··· ESTRATTO DELLA FONTE

THE WOLF OF WAR STREET. Altro che risiko bancario: perché della guerra con Iran e a Gaza alla Borsa e all’economia di Israele non frega niente (e anzi ci godono?)
Mentre Tel Aviv si rifugia nei bunker, la Borsa festeggia. In un paradosso che sconfina nell’assurdo, il mercato israeliano vola tra i raid su Teheran e la guerra a Gaza. Perché lo fa? E cosa ci dice questo ottimismo finanziario sulle nuove gerarchie del Medio Oriente? Davvero la guerra è diventata un'opportunità economica? I numeri sorprendono, ma il conto finale potrebbe non essere ancora arrivato

Foto: Ansa

di Beniamino Carini Beniamino Carini

Di fronte a una pioggia di missili iraniani su Tel Aviv e Haifa, con l’aeroporto principale chiuso e migliaia di lavoratori rintanati nei rifugi antiaerei, ci si aspetterebbe il panico. Un crollo della Borsa. Il tracollo del cambio. E invece, la realtà è talmente paradossale da rasentare il grottesco: la Borsa israeliana brinda. Gli investitori sorridono. Il Ta-125 — l’indice guida del mercato azionario di Tel Aviv — ha inanellato una serie di rialzi che sfidano ogni logica apparente. Come scrive il Wall Street Journal, Israele “sta sovraperformando rispetto al mondo” anche sotto i bombardamenti.

Che sta succedendo?

La risposta, in parte, è culturale. In Israele la guerra non è un’eccezione, è la norma. “Dopo anni di conflitti periodici, gli investitori locali hanno imparato che raramente una guerra fa deragliare l’economia per molto tempo”, spiega il WSJ. In un certo senso, Tel Aviv ha sviluppato un riflesso condizionato inverso: guerra = occasione. I cali sono opportunità di acquisto. I crolli, rimbalzi annunciati.

Lunedì 23 giugno, al sesto giorno della guerra aperta con l’Iran, la Borsa israeliana ha aperto in lieve calo. Ma niente che somigli nemmeno lontanamente a un'inversione di tendenza. È più una pausa di riflessione che un dietrofront.

Gli esiti di un bombardamento iraniano sulla periferia sud di Tel Aviv (ansa)

······

▶ DA FARE
Indica se ciascuna affermazione concorda con il brano sulla Borsa di Tel Aviv. Rispondi sì o no e cita alla lettera le parole del brano che lo stabiliscono.
1. Il Ta-125 è l'indice guida del mercato azionario di Tel Aviv.
2. Lunedì 23 giugno la Borsa israeliana ha aperto in forte rialzo.
3. Secondo il WSJ, gli investitori locali hanno imparato che una guerra fa spesso deragliare l'economia per molto tempo.

··· VOCI FORNITE

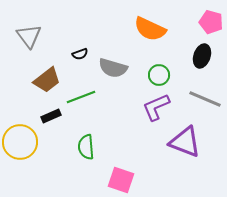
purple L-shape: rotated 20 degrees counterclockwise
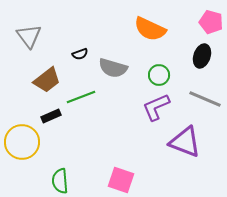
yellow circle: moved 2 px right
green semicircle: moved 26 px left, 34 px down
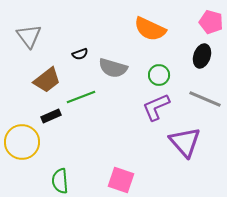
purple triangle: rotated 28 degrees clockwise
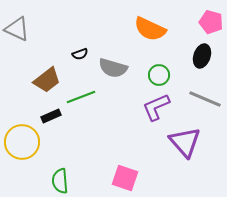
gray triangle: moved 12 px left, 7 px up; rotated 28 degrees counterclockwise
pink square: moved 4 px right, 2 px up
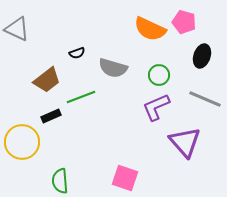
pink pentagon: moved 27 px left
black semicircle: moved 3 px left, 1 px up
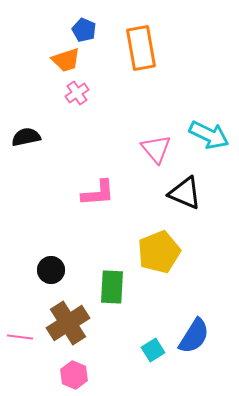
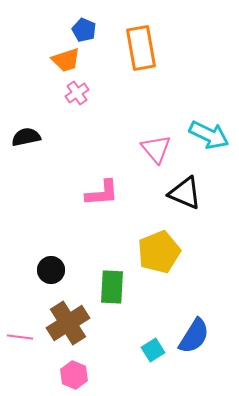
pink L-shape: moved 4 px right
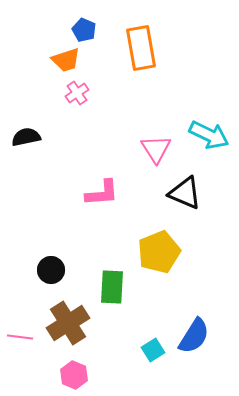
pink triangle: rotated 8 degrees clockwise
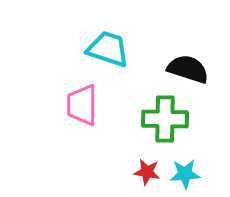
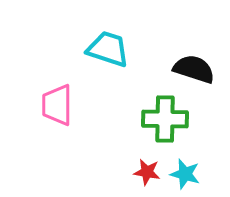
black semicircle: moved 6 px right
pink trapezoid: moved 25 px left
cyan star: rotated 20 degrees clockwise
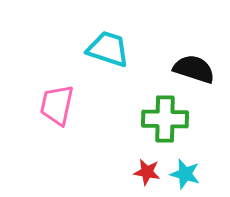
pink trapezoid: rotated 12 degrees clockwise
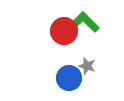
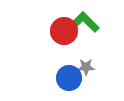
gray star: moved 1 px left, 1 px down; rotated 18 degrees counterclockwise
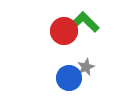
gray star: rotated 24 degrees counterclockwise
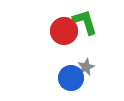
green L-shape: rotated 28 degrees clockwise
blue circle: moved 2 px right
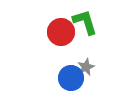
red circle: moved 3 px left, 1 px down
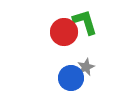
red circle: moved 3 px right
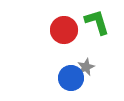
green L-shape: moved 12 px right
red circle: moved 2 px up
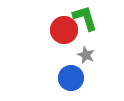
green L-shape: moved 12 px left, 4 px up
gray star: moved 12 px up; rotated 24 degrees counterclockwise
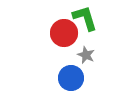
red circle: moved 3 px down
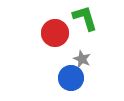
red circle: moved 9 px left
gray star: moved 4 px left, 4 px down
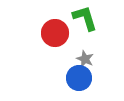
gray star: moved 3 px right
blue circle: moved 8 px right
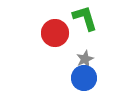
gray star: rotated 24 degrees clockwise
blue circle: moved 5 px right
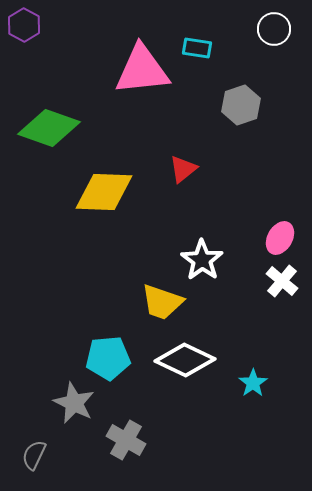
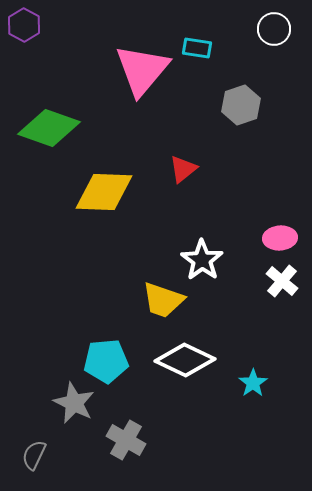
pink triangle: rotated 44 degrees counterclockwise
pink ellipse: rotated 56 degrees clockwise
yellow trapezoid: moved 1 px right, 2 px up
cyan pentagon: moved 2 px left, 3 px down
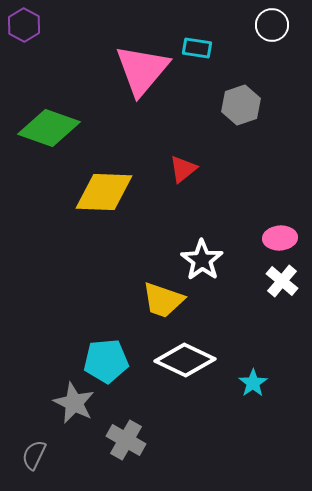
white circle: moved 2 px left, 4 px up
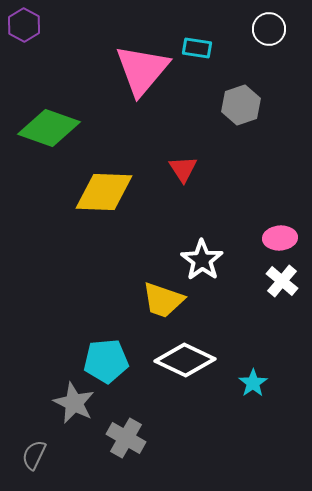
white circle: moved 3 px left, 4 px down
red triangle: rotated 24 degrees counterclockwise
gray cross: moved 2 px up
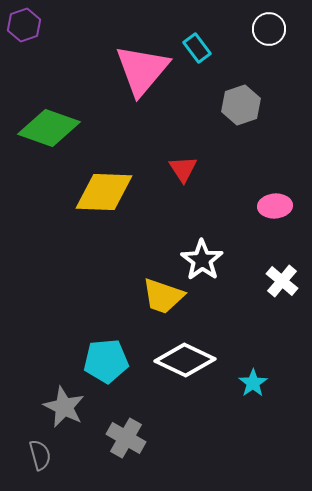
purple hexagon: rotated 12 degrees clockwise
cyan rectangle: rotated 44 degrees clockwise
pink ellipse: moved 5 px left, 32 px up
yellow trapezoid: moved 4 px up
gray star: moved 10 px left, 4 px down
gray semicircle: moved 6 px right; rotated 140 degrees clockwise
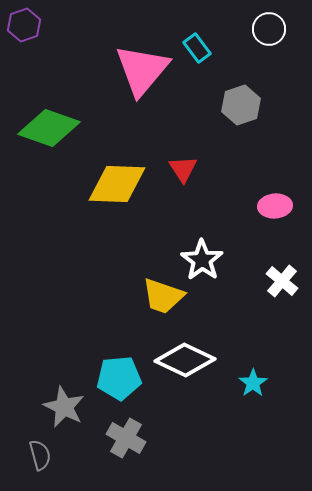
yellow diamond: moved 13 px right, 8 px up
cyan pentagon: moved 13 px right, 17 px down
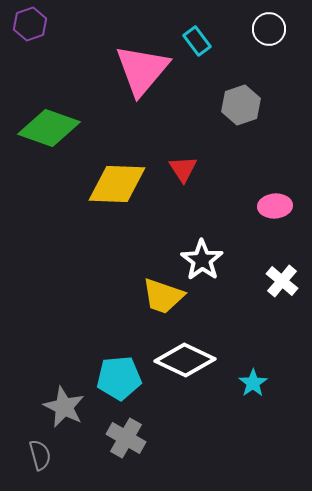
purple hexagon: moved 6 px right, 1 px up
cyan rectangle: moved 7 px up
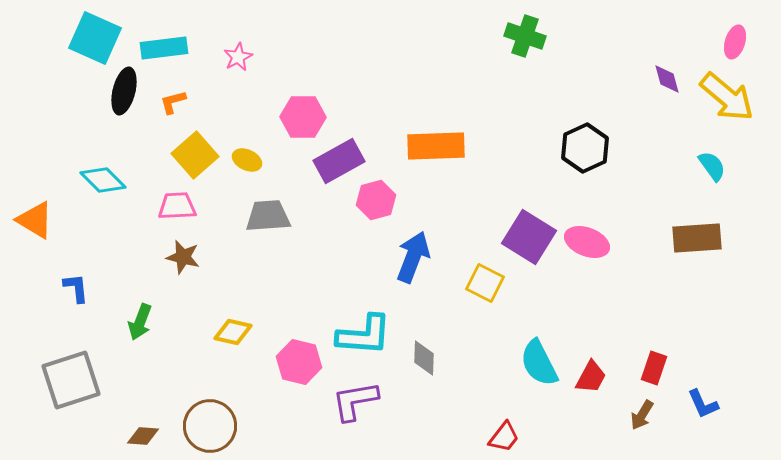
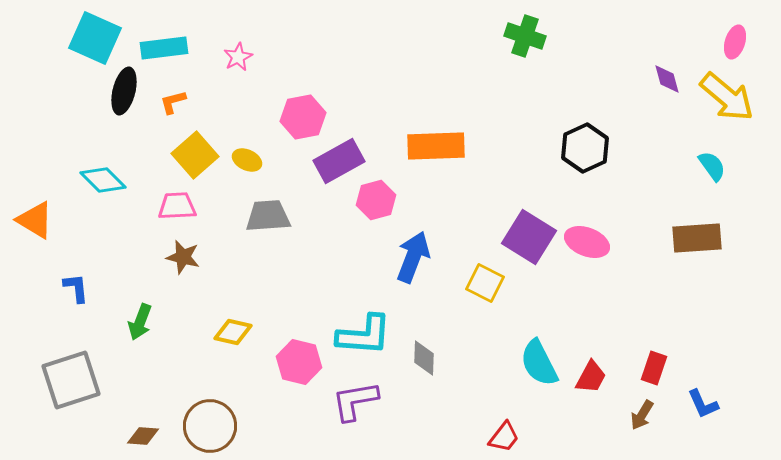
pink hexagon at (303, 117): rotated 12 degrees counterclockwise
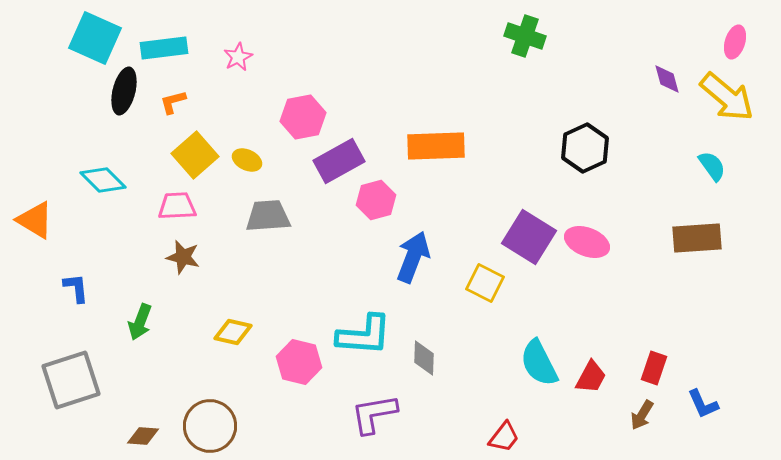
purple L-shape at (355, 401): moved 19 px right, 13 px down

······

▶ RISULTATO
1. Sì: "l’indice guida del mercato azionario di Tel Aviv".
2. No: "la Borsa israeliana ha aperto in lieve calo".
3. No: "raramente una guerra fa deragliare l’economia per molto tempo".